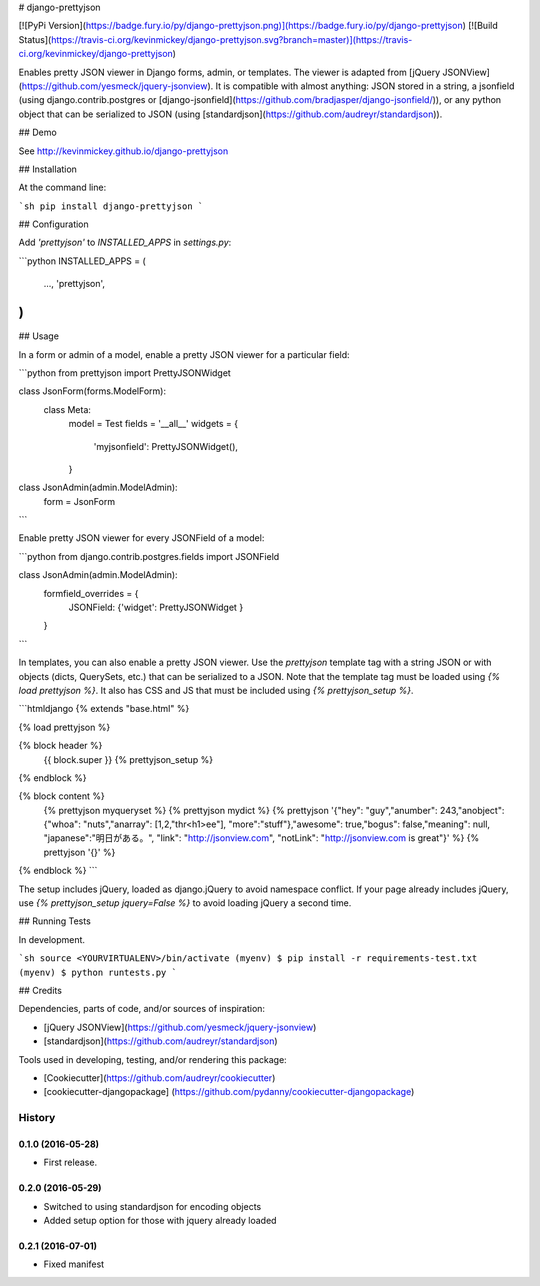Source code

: # django-prettyjson

[![PyPi Version](https://badge.fury.io/py/django-prettyjson.png)](https://badge.fury.io/py/django-prettyjson) [![Build Status](https://travis-ci.org/kevinmickey/django-prettyjson.svg?branch=master)](https://travis-ci.org/kevinmickey/django-prettyjson)

Enables pretty JSON viewer in Django forms, admin, or templates.  The viewer is adapted from [jQuery JSONView](https://github.com/yesmeck/jquery-jsonview).  It is compatible with almost anything: JSON stored in a string, a jsonfield (using django.contrib.postgres or [django-jsonfield](https://github.com/bradjasper/django-jsonfield/)), or any python object that can be serialized to JSON (using [standardjson](https://github.com/audreyr/standardjson)).

## Demo

See http://kevinmickey.github.io/django-prettyjson

## Installation

At the command line:

```sh
pip install django-prettyjson
```

## Configuration

Add `'prettyjson'` to `INSTALLED_APPS` in `settings.py`:

```python
INSTALLED_APPS = (
  ...,
  'prettyjson',
)
```

## Usage

In a form or admin of a model, enable a pretty JSON viewer for a particular field:

```python
from prettyjson import PrettyJSONWidget

class JsonForm(forms.ModelForm):
  class Meta:
    model = Test
    fields = '__all__'
    widgets = {
      'myjsonfield': PrettyJSONWidget(),
    }

class JsonAdmin(admin.ModelAdmin):
  form = JsonForm
```

Enable pretty JSON viewer for every JSONField of a model:

```python
from django.contrib.postgres.fields import JSONField

class JsonAdmin(admin.ModelAdmin):
  formfield_overrides = {
    JSONField: {'widget': PrettyJSONWidget }
  }
```

In templates, you can also enable a pretty JSON viewer.  Use the `prettyjson` template tag with a string JSON or with objects (dicts, QuerySets, etc.) that can be serialized to a JSON.  Note that the template tag must be loaded using `{% load prettyjson %}`.  It also has CSS and JS that must be included using `{% prettyjson_setup %}`.

```htmldjango
{% extends "base.html" %}

{% load prettyjson %}

{% block header %}
  {{ block.super }}
  {% prettyjson_setup %}
{% endblock %}

{% block content %}
  {% prettyjson myqueryset %}
  {% prettyjson mydict %}
  {% prettyjson '{"hey": "guy","anumber": 243,"anobject": {"whoa": "nuts","anarray": [1,2,"thr<h1>ee"], "more":"stuff"},"awesome": true,"bogus": false,"meaning": null, "japanese":"明日がある。", "link": "http://jsonview.com", "notLink": "http://jsonview.com is great"}' %}
  {% prettyjson '{}' %}
{% endblock %}
```

The setup includes jQuery, loaded as django.jQuery to avoid namespace conflict.  If your page already includes jQuery, use `{% prettyjson_setup jquery=False %}` to avoid loading jQuery a second time.

## Running Tests

In development.

```sh
source <YOURVIRTUALENV>/bin/activate
(myenv) $ pip install -r requirements-test.txt
(myenv) $ python runtests.py
```

## Credits

Dependencies, parts of code, and/or sources of inspiration:

* [jQuery JSONView](https://github.com/yesmeck/jquery-jsonview)
* [standardjson](https://github.com/audreyr/standardjson)

Tools used in developing, testing, and/or rendering this package:

* [Cookiecutter](https://github.com/audreyr/cookiecutter)
* [cookiecutter-djangopackage] (https://github.com/pydanny/cookiecutter-djangopackage)




History
-------

0.1.0 (2016-05-28)
++++++++++++++++++

* First release.

0.2.0 (2016-05-29)
++++++++++++++++++

* Switched to using standardjson for encoding objects
* Added setup option for those with jquery already loaded

0.2.1 (2016-07-01)
++++++++++++++++++

* Fixed manifest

» **WHAT NEEDS TO BE DONE**:
Set the entire listing down again, exact in every line, without any pictures.

» **WRITTEN RESPONSE**:
Source code

: # django-prettyjson

[![PyPi Version](https://badge.fury.io/py/django-prettyjson.png)](https://badge.fury.io/py/django-prettyjson) [![Build Status](https://travis-ci.org/kevinmickey/django-prettyjson.svg?branch=master)](https://travis-ci.org/kevinmickey/django-prettyjson)

Enables pretty JSON viewer in Django forms, admin, or templates.  The viewer is adapted from [jQuery JSONView](https://github.com/yesmeck/jquery-jsonview).  It is compatible with almost anything: JSON stored in a string, a jsonfield (using django.contrib.postgres or [django-jsonfield](https://github.com/bradjasper/django-jsonfield/)), or any python object that can be serialized to JSON (using [standardjson](https://github.com/audreyr/standardjson)).

## Demo

See http://kevinmickey.github.io/django-prettyjson

## Installation

At the command line:

```sh
pip install django-prettyjson
```

## Configuration

Add `'prettyjson'` to `INSTALLED_APPS` in `settings.py`:

```python
INSTALLED_APPS = (
  ...,
  'prettyjson',
)
```

## Usage

In a form or admin of a model, enable a pretty JSON viewer for a particular field:

```python
from prettyjson import PrettyJSONWidget

class JsonForm(forms.ModelForm):
  class Meta:
    model = Test
    fields = '__all__'
    widgets = {
      'myjsonfield': PrettyJSONWidget(),
    }

class JsonAdmin(admin.ModelAdmin):
  form = JsonForm
```

Enable pretty JSON viewer for every JSONField of a model:

```python
from django.contrib.postgres.fields import JSONField

class JsonAdmin(admin.ModelAdmin):
  formfield_overrides = {
    JSONField: {'widget': PrettyJSONWidget }
  }
```

In templates, you can also enable a pretty JSON viewer.  Use the `prettyjson` template tag with a string JSON or with objects (dicts, QuerySets, etc.) that can be serialized to a JSON.  Note that the template tag must be loaded using `{% load prettyjson %}`.  It also has CSS and JS that must be included using `{% prettyjson_setup %}`.

```htmldjango
{% extends "base.html" %}

{% load prettyjson %}

{% block header %}
  {{ block.super }}
  {% prettyjson_setup %}
{% endblock %}

{% block content %}
  {% prettyjson myqueryset %}
  {% prettyjson mydict %}
  {% prettyjson '{"hey": "guy","anumber": 243,"anobject": {"whoa": "nuts","anarray": [1,2,"thr<h1>ee"], "more":"stuff"},"awesome": true,"bogus": false,"meaning": null, "japanese":"明日がある。", "link": "http://jsonview.com", "notLink": "http://jsonview.com is great"}' %}
  {% prettyjson '{}' %}
{% endblock %}
```

The setup includes jQuery, loaded as django.jQuery to avoid namespace conflict.  If your page already includes jQuery, use `{% prettyjson_setup jquery=False %}` to avoid loading jQuery a second time.

## Running Tests

In development.

```sh
source <YOURVIRTUALENV>/bin/activate
(myenv) $ pip install -r requirements-test.txt
(myenv) $ python runtests.py
```

## Credits

Dependencies, parts of code, and/or sources of inspiration:

* [jQuery JSONView](https://github.com/yesmeck/jquery-jsonview)
* [standardjson](https://github.com/audreyr/standardjson)

Tools used in developing, testing, and/or rendering this package:

* [Cookiecutter](https://github.com/audreyr/cookiecutter)
* [cookiecutter-djangopackage] (https://github.com/pydanny/cookiecutter-djangopackage)




History
-------

0.1.0 (2016-05-28)
++++++++++++++++++

* First release.

0.2.0 (2016-05-29)
++++++++++++++++++

* Switched to using standardjson for encoding objects
* Added setup option for those with jquery already loaded

0.2.1 (2016-07-01)
++++++++++++++++++

* Fixed manifest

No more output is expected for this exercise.